Hi all, In Java, a design pattern is defined by an Interface, like: public interface Foo { ... public void foo (); ... } public interface Bar { ... public void bar (); ... } All methods in the interface are abstract (virtual in C++) and all attributes are static and global. You can then implement this interface on any object. 1 object can implement more then one interface but cannot inherit of more then 1 class, as opposed to C++. Default inheritance is the Object class. That means you have to use the aggregation paradigm with interface to archives multi-inheritance. public class MyFoo implements Foo, Bar { public void foo () { System.out.println ("Hello SAGA foo[l] ;p"); } public void bar () { System.out.println ("A bar of black chocolate!"); } } public class AndreFoo implements Foo { public void foo () { System.out.println ("Hello Andre!"); } } // Code Foo foo= new MyFoo(); foo.foo(); foo= new AndreFoo(); foo.foo(); If your program have different implementations of the same Foo interface that are supposed to do the same (API contract), that is possible, see Hidemoto's example. Like the XML parsers you can implement a SPI (Service Provider Interface) to access the different implementations without having to care about the full class names and locations (packages). Some default SPI are directly endorsed by the Java runtime, like the XML stuff. I did not check the implementation yet, but it should be implicit that the implementation uses design patterns otherwise it will be a hard job to switch between implementations. Best regards, Pascal Kleijer Andre Merzky wrote:
Hi Hidemote, Graeme,
please excuse my ignorance - as said before, I am Java agnostic, and my question might be off target...
Hidemote mentioned the use of the factory pattern at GGF already, and other people I know which do Java issued similar statements.
How does that actually compare to other languages? E.g. in C/C++, you can usually link your code against a specific _API_ in a shared library - as long as a library implements the same API, there is no need to recompile (just exchange library).
Also, in C/C++ it is possible to implement an API with plugins: so you create a thin API layer, which forwards to dunamically loaded plugins, which can then provide different implementations of the API calls.
The latter way is what we actually do in our C++ implementation (plugins are called adaptors though).
The difference I see is actually that in both cases, the fact that the API is implemented by different vendors is completely hidden on API level, w/o the need for any additional patterns like factories.
So, is there a difference between these approaches?

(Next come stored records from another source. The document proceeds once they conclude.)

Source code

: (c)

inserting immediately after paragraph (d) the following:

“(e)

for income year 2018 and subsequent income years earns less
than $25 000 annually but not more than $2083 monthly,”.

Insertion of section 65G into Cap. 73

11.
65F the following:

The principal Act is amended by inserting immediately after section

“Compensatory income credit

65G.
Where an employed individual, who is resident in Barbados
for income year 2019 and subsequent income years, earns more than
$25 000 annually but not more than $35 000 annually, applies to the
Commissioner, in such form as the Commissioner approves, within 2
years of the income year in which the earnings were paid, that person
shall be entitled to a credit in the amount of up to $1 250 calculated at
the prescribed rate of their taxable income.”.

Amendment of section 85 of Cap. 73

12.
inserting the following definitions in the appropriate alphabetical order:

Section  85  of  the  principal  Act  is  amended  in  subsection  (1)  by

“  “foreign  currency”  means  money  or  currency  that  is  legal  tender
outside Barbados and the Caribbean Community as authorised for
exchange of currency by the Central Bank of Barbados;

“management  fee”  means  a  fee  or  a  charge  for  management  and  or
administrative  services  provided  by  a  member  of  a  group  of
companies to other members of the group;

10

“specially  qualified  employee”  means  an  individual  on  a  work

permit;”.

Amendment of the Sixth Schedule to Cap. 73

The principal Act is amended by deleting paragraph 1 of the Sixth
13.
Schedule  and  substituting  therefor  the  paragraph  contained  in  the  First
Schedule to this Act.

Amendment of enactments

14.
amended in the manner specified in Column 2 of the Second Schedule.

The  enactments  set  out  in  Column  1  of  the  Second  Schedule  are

And if not: what is the advantage of the factory approach?
Thanks,
Andre.
Quoting [Hidemoto Nakada] (May 17 2006):
All,
I have a question on the Java Binding. Does the current Java binding include explicit factory notion?
Factory mechanism is important to - reuse a source code with several implementation of the API without modification of the code. - leverage several implementation simultaneously from one client code.
One good example of factory design can be found in the Dom parser definition; org.w3c.dom.DomImplementation. When you create a Dom document
- get a DomImplementation from org.w3c.dom.bootstrap.DomImplementationRegistory - then create a Document object using DomImplementation.
This mechanism might be too complicated for SAGA, but I think some flavor of this is required.